*The input:*
───

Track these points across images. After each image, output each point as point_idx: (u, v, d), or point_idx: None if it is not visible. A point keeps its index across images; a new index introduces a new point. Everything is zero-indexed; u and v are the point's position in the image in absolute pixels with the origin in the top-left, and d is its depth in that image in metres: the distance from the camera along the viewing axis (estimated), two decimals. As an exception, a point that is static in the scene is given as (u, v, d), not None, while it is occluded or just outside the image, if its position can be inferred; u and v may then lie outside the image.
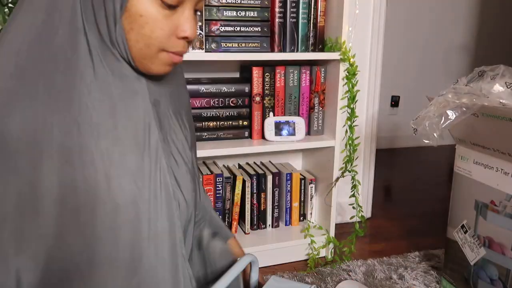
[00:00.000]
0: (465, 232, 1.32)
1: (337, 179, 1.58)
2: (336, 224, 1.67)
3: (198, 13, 0.64)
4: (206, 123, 1.48)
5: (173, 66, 0.65)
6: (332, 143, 1.57)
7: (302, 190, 1.69)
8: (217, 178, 1.55)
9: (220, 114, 1.49)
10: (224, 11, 1.40)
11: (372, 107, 1.94)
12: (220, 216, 1.56)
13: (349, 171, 1.57)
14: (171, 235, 0.64)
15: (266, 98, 1.53)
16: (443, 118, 1.16)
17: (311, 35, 1.53)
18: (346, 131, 1.56)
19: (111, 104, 0.59)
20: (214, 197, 1.55)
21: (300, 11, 1.49)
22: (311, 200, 1.70)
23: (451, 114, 1.16)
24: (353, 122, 1.56)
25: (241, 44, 1.44)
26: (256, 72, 1.50)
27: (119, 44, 0.59)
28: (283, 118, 1.54)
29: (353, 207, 1.61)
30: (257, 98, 1.52)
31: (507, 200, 1.17)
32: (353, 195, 1.60)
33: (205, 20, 1.38)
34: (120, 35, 0.58)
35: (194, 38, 0.63)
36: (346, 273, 1.53)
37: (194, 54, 1.38)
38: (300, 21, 1.50)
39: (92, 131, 0.57)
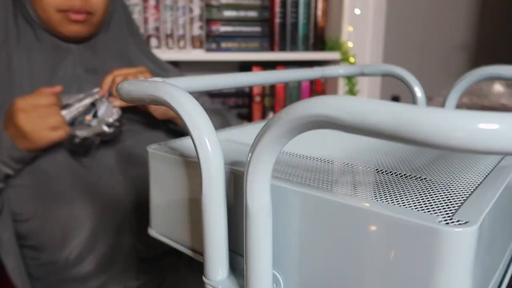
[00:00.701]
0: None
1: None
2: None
3: None
4: (206, 123, 1.48)
5: (81, 23, 0.69)
6: (332, 143, 1.56)
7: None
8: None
9: (220, 114, 1.49)
10: (224, 11, 1.40)
11: (372, 107, 1.94)
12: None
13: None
14: None
15: (266, 98, 1.53)
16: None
17: (311, 35, 1.53)
18: (346, 131, 1.56)
19: (42, 66, 0.70)
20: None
21: (300, 11, 1.49)
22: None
23: (452, 114, 1.16)
24: (353, 122, 1.56)
25: (241, 44, 1.43)
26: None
27: (33, 18, 0.68)
28: (283, 118, 1.54)
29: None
30: (257, 98, 1.52)
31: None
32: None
33: (205, 20, 1.38)
34: (30, 10, 0.68)
35: None
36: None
37: (194, 54, 1.38)
38: (301, 21, 1.50)
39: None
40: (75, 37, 0.71)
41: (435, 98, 1.23)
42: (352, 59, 1.49)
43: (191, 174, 0.38)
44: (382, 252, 0.25)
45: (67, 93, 0.69)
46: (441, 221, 0.23)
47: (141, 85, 0.39)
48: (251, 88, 1.51)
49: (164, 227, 0.43)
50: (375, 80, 1.91)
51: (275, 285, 0.32)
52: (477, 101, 1.16)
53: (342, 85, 1.53)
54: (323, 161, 0.38)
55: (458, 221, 0.23)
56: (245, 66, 1.59)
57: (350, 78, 1.51)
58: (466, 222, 0.23)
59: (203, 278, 0.34)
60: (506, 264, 0.34)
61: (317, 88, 1.58)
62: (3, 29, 0.69)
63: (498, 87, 1.19)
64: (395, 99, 2.71)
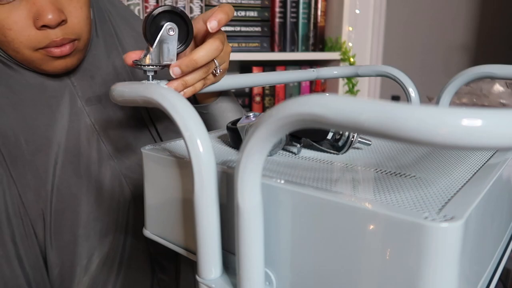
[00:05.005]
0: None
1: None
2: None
3: None
4: (206, 123, 1.48)
5: (68, 56, 0.56)
6: (332, 143, 1.56)
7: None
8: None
9: (220, 114, 1.49)
10: (224, 11, 1.40)
11: (373, 107, 1.94)
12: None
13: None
14: None
15: (266, 98, 1.53)
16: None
17: (311, 35, 1.53)
18: (346, 131, 1.56)
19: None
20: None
21: (300, 11, 1.49)
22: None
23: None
24: (353, 122, 1.56)
25: (241, 44, 1.43)
26: (256, 72, 1.50)
27: (7, 58, 0.56)
28: (283, 118, 1.54)
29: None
30: (257, 98, 1.52)
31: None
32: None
33: (205, 20, 1.38)
34: (1, 52, 0.55)
35: (59, 21, 0.51)
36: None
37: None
38: (301, 21, 1.50)
39: None
40: (64, 70, 0.58)
41: (435, 98, 1.23)
42: (352, 59, 1.49)
43: (184, 174, 0.38)
44: (370, 248, 0.25)
45: (75, 143, 0.59)
46: (427, 217, 0.23)
47: (134, 87, 0.39)
48: (251, 88, 1.51)
49: (158, 227, 0.44)
50: (375, 80, 1.91)
51: (267, 283, 0.32)
52: (477, 101, 1.16)
53: (342, 85, 1.52)
54: (311, 159, 0.38)
55: (444, 216, 0.23)
56: (245, 66, 1.60)
57: (349, 78, 1.51)
58: (451, 218, 0.23)
59: (197, 277, 0.34)
60: (499, 257, 0.35)
61: (317, 88, 1.58)
62: None
63: (498, 87, 1.19)
64: (395, 99, 2.71)
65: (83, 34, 0.57)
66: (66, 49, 0.54)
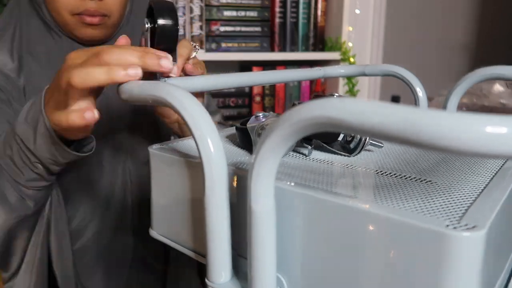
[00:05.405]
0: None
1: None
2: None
3: None
4: (206, 123, 1.48)
5: (96, 27, 0.66)
6: (332, 143, 1.56)
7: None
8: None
9: (220, 114, 1.49)
10: (224, 11, 1.40)
11: (372, 107, 1.94)
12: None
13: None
14: None
15: (266, 98, 1.53)
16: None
17: (311, 35, 1.52)
18: (346, 131, 1.56)
19: None
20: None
21: (300, 11, 1.49)
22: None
23: (452, 115, 1.16)
24: (353, 122, 1.56)
25: (241, 44, 1.43)
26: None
27: (50, 20, 0.67)
28: (283, 118, 1.53)
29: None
30: (257, 98, 1.52)
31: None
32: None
33: (205, 20, 1.38)
34: (46, 12, 0.66)
35: None
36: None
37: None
38: (301, 21, 1.50)
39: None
40: (90, 40, 0.68)
41: (435, 98, 1.23)
42: (352, 59, 1.49)
43: (194, 175, 0.38)
44: (388, 256, 0.25)
45: None
46: (448, 225, 0.23)
47: (143, 86, 0.38)
48: (251, 88, 1.51)
49: (165, 228, 0.43)
50: (375, 80, 1.91)
51: (278, 287, 0.31)
52: (477, 101, 1.17)
53: (342, 85, 1.52)
54: (322, 161, 0.38)
55: (466, 225, 0.23)
56: (245, 66, 1.59)
57: (350, 78, 1.51)
58: (474, 226, 0.22)
59: (206, 280, 0.34)
60: None
61: (317, 88, 1.58)
62: (17, 32, 0.67)
63: (498, 87, 1.19)
64: (395, 99, 2.71)
65: (114, 14, 0.67)
66: (96, 19, 0.65)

───

*To do:* Take the data above and set it down exactly, images excluded.

*Answer box:*
Track these points across images. After each image, output each point as point_idx: (u, v, d), or point_idx: None if it is not visible. A point keeps its index across images; a new index introduces a new point. Everything is zero-indexed; u and v are the point's position in the image in absolute pixels with the origin in the top-left, and d is its depth in that image in metres: the distance from the camera along the viewing axis (estimated), two decimals. As an exception, a point that is static in the scene is given as (u, v, d), not None, while it is occluded or just outside the image, if its position can be inferred; u and v may then lie outside the image.
[00:00.000]
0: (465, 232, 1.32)
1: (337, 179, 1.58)
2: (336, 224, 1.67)
3: (198, 13, 0.64)
4: (206, 123, 1.48)
5: (173, 66, 0.65)
6: (332, 143, 1.57)
7: (302, 190, 1.69)
8: (217, 178, 1.55)
9: (220, 114, 1.49)
10: (224, 11, 1.40)
11: (372, 107, 1.94)
12: (220, 216, 1.56)
13: (349, 171, 1.57)
14: (171, 235, 0.64)
15: (266, 98, 1.53)
16: (443, 118, 1.16)
17: (311, 35, 1.53)
18: (346, 131, 1.56)
19: (111, 104, 0.59)
20: (214, 197, 1.55)
21: (300, 11, 1.49)
22: (311, 200, 1.70)
23: (451, 114, 1.16)
24: (353, 122, 1.56)
25: (241, 44, 1.44)
26: (256, 72, 1.50)
27: (119, 44, 0.59)
28: (283, 118, 1.54)
29: (353, 207, 1.61)
30: (257, 98, 1.52)
31: (507, 200, 1.17)
32: (353, 195, 1.60)
33: (205, 20, 1.38)
34: (120, 35, 0.58)
35: (194, 38, 0.63)
36: (346, 273, 1.53)
37: (194, 54, 1.38)
38: (300, 21, 1.50)
39: (92, 131, 0.57)
[00:00.701]
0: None
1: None
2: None
3: None
4: (206, 123, 1.48)
5: (81, 23, 0.69)
6: (332, 143, 1.56)
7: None
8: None
9: (220, 114, 1.49)
10: (224, 11, 1.40)
11: (372, 107, 1.94)
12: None
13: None
14: None
15: (266, 98, 1.53)
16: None
17: (311, 35, 1.53)
18: (346, 131, 1.56)
19: (42, 66, 0.70)
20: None
21: (300, 11, 1.49)
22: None
23: (452, 114, 1.16)
24: (353, 122, 1.56)
25: (241, 44, 1.43)
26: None
27: (33, 18, 0.68)
28: (283, 118, 1.54)
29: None
30: (257, 98, 1.52)
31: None
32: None
33: (205, 20, 1.38)
34: (30, 10, 0.68)
35: None
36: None
37: (194, 54, 1.38)
38: (301, 21, 1.50)
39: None
40: (75, 37, 0.71)
41: (435, 98, 1.23)
42: (352, 59, 1.49)
43: (191, 174, 0.38)
44: (382, 252, 0.25)
45: (67, 93, 0.69)
46: (441, 221, 0.23)
47: (141, 85, 0.39)
48: (251, 88, 1.51)
49: (164, 227, 0.43)
50: (375, 80, 1.91)
51: (275, 285, 0.32)
52: (477, 101, 1.16)
53: (342, 85, 1.53)
54: (323, 161, 0.38)
55: (458, 221, 0.23)
56: (245, 66, 1.59)
57: (350, 78, 1.51)
58: (466, 222, 0.23)
59: (203, 278, 0.34)
60: (506, 264, 0.34)
61: (317, 88, 1.58)
62: (3, 29, 0.69)
63: (498, 87, 1.19)
64: (395, 99, 2.71)
[00:05.005]
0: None
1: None
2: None
3: None
4: (206, 123, 1.48)
5: (68, 56, 0.56)
6: (332, 143, 1.56)
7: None
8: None
9: (220, 114, 1.49)
10: (224, 11, 1.40)
11: (373, 107, 1.94)
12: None
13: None
14: None
15: (266, 98, 1.53)
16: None
17: (311, 35, 1.53)
18: (346, 131, 1.56)
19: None
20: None
21: (300, 11, 1.49)
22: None
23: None
24: (353, 122, 1.56)
25: (241, 44, 1.43)
26: (256, 72, 1.50)
27: (7, 58, 0.56)
28: (283, 118, 1.54)
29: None
30: (257, 98, 1.52)
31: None
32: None
33: (205, 20, 1.38)
34: (1, 52, 0.55)
35: (59, 21, 0.51)
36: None
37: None
38: (301, 21, 1.50)
39: None
40: (64, 70, 0.58)
41: (435, 98, 1.23)
42: (352, 59, 1.49)
43: (184, 174, 0.38)
44: (370, 248, 0.25)
45: (75, 143, 0.59)
46: (427, 217, 0.23)
47: (134, 87, 0.39)
48: (251, 88, 1.51)
49: (158, 227, 0.44)
50: (375, 80, 1.91)
51: (267, 283, 0.32)
52: (477, 101, 1.16)
53: (342, 85, 1.52)
54: (311, 159, 0.38)
55: (444, 216, 0.23)
56: (245, 66, 1.60)
57: (349, 78, 1.51)
58: (451, 218, 0.23)
59: (197, 277, 0.34)
60: (499, 257, 0.35)
61: (317, 88, 1.58)
62: None
63: (498, 87, 1.19)
64: (395, 99, 2.71)
65: (83, 34, 0.57)
66: (66, 49, 0.54)
[00:05.405]
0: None
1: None
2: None
3: None
4: (206, 123, 1.48)
5: (96, 27, 0.66)
6: (332, 143, 1.56)
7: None
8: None
9: (220, 114, 1.49)
10: (224, 11, 1.40)
11: (372, 107, 1.94)
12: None
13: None
14: None
15: (266, 98, 1.53)
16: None
17: (311, 35, 1.52)
18: (346, 131, 1.56)
19: None
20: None
21: (300, 11, 1.49)
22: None
23: (452, 115, 1.16)
24: (353, 122, 1.56)
25: (241, 44, 1.43)
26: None
27: (50, 20, 0.67)
28: (283, 118, 1.53)
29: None
30: (257, 98, 1.52)
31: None
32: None
33: (205, 20, 1.38)
34: (46, 12, 0.66)
35: None
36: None
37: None
38: (301, 21, 1.50)
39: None
40: (90, 40, 0.68)
41: (435, 98, 1.23)
42: (352, 59, 1.49)
43: (194, 175, 0.38)
44: (388, 256, 0.25)
45: None
46: (448, 225, 0.23)
47: (143, 86, 0.38)
48: (251, 88, 1.51)
49: (165, 228, 0.43)
50: (375, 80, 1.91)
51: (278, 287, 0.31)
52: (477, 101, 1.17)
53: (342, 85, 1.52)
54: (322, 161, 0.38)
55: (466, 225, 0.23)
56: (245, 66, 1.59)
57: (350, 78, 1.51)
58: (474, 226, 0.22)
59: (206, 280, 0.34)
60: None
61: (317, 88, 1.58)
62: (17, 32, 0.67)
63: (498, 87, 1.19)
64: (395, 99, 2.71)
65: (114, 14, 0.67)
66: (96, 19, 0.65)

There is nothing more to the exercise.